Directive => Extract every line of text from the records below, character for character, and leave the pictures out of your answer.

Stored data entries
☆ ☆ ☆ ☆
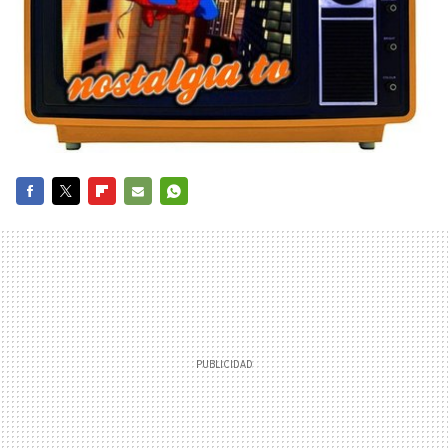
FACEBOOK
TWITTER
FLIPBOARD
E-
WHATSAPP
MAIL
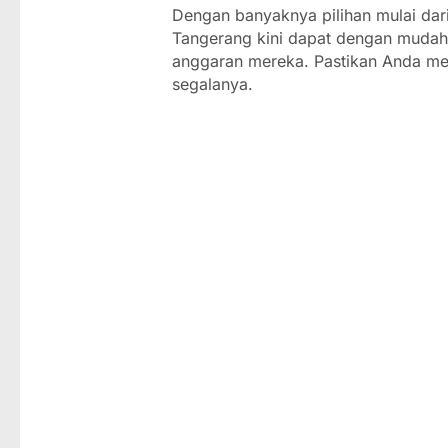
Dengan banyaknya pilihan mulai dari 
Tangerang kini dapat dengan mudah 
anggaran mereka. Pastikan Anda me
segalanya.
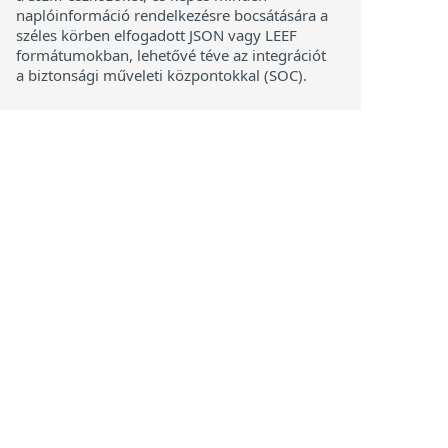
naplóinformáció rendelkezésre bocsátására a
széles körben elfogadott JSON vagy LEEF
formátumokban, lehetővé téve az integrációt
a biztonsági műveleti központokkal (SOC).
ez támogatott operációs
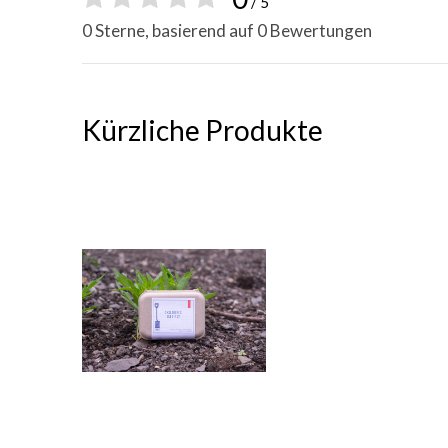
/ 5
0 Sterne, basierend auf 0 Bewertungen
Kürzliche Produkte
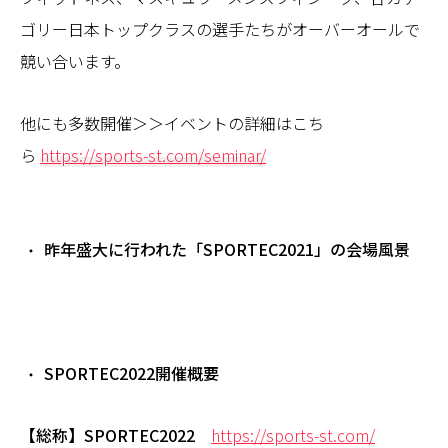
ゴリー日本トップクラスの選手たちがオーバーオールで
競い合います。
他にも多数開催＞＞イベントの詳細はこち
ら
https://sports-st.com/seminar/
昨年盛大に行われた「SPORTEC2021」の会場風景
SPORTEC2022開催概要
【総称】SPORTEC2022
https://sports-st.com/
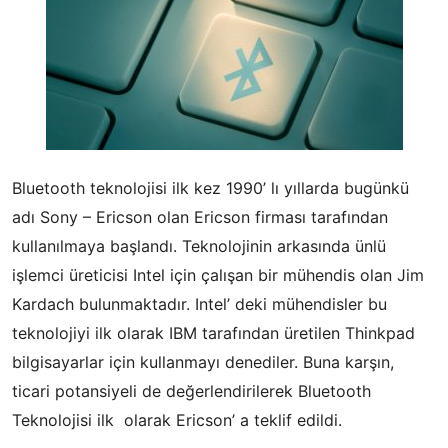
Bluetooth teknolojisi ilk kez 1990’ lı yıllarda bugünkü
adı Sony – Ericson olan Ericson firması tarafından
kullanılmaya başlandı. Teknolojinin arkasında ünlü
işlemci üreticisi Intel için çalışan bir mühendis olan Jim
Kardach bulunmaktadır. Intel’ deki mühendisler bu
teknolojiyi ilk olarak IBM tarafından üretilen Thinkpad
bilgisayarlar için kullanmayı denediler. Buna karşın,
ticari potansiyeli de değerlendirilerek Bluetooth
Teknolojisi ilk olarak Ericson’ a teklif edildi.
☆ ☆ ☆ ☆
Response to the exercise =>
FACEBOOK
TWITTER
FLIPBOARD
E-
WHATSAPP
MAIL
Dengan banyaknya pilihan mulai dari 
Tangerang kini dapat dengan mudah 
anggaran mereka. Pastikan Anda me
segalanya.
naplóinformáció rendelkezésre bocsátására a
széles körben elfogadott JSON vagy LEEF
formátumokban, lehetővé téve az integrációt
a biztonsági műveleti központokkal (SOC).
ez támogatott operációs
/ 5
0 Sterne, basierend auf 0 Bewertungen
Kürzliche Produkte
ゴリー日本トップクラスの選手たちがオーバーオールで
競い合います。
他にも多数開催＞＞イベントの詳細はこち
ら
https://sports-st.com/seminar/
昨年盛大に行われた「SPORTEC2021」の会場風景
SPORTEC2022開催概要
【総称】SPORTEC2022
https://sports-st.com/
Bluetooth teknolojisi ilk kez 1990’ lı yıllarda bugünkü
adı Sony – Ericson olan Ericson firması tarafından
kullanılmaya başlandı. Teknolojinin arkasında ünlü
işlemci üreticisi Intel için çalışan bir mühendis olan Jim
Kardach bulunmaktadır. Intel’ deki mühendisler bu
teknolojiyi ilk olarak IBM tarafından üretilen Thinkpad
bilgisayarlar için kullanmayı denediler. Buna karşın,
ticari potansiyeli de değerlendirilerek Bluetooth
Teknolojisi ilk olarak Ericson’ a teklif edildi.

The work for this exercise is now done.